The report relies on anecdotal evidence from human resource managers of large corporations. At Great Omaha Packing Co., a vice president initiated health fairs after hearing about an employee dying due to diabetes mismanagement. The health fair was tailored to their own corporate culture and this was a key part of the success of the program. The company reflected upon its workforce and due to the fact that it was largely South American, and there was a culture of passing Sundays with the family, the fairs were organized on Sundays. This served the purpose of bringing the families into the healthcare fold as well, because spouses and children also have a healthcare cost on the company.
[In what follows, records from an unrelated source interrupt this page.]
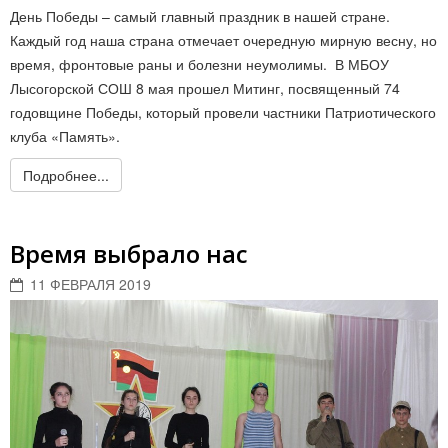
День Победы – самый главный праздник в нашей стране.
Каждый год наша страна отмечает очередную мирную весну, но
время, фронтовые раны и болезни неумолимы. В МБОУ
Лысогорской СОШ 8 мая прошел Митинг, посвященный 74
годовщине Победы, который провели частники Патриотического
клуба «Память».
Подробнее...
Время выбрало нас
11 ФЕВРАЛЯ 2019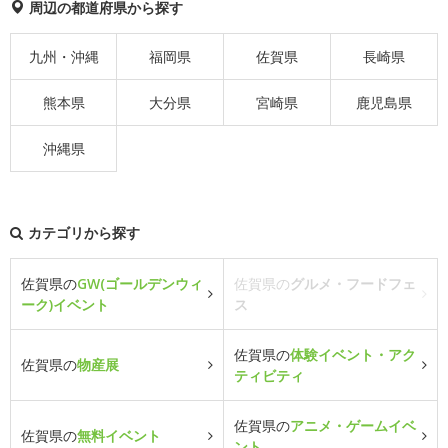
周辺の都道府県から探す
九州・沖縄
福岡県
佐賀県
長崎県
熊本県
大分県
宮崎県
鹿児島県
沖縄県
カテゴリから探す
佐賀県の
GW(ゴールデンウィ
佐賀県の
グルメ・フードフェ
ーク)イベント
ス
佐賀県の
体験イベント・アク
佐賀県の
物産展
ティビティ
佐賀県の
アニメ・ゲームイベ
佐賀県の
無料イベント
ント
Another case that Claussen discusses is an UPS packing facility in California. UPS is an enormous corporation with over 425000 employees worldwide. The nature of the work, carrying packages that can be extremely heavy, requires that employees by physically fit, or face nasty injuries. The facility started out modestly by introducing a morning yoga class for the employees. It soon became very popular and had to be moved to larger facilities and was expanded to other UPS facilities. This laid the groundwork for the evolution of a more comprehensive health care initiative that was implemented after.
In sum, wellness programs initiated by companies have a positive impact on the health of employees and families. In turn, this saves the company significant money in absenteeism and direct health costs.
Claussen, L. (2009, May). Well & Safe. Safety + Health, 52-55.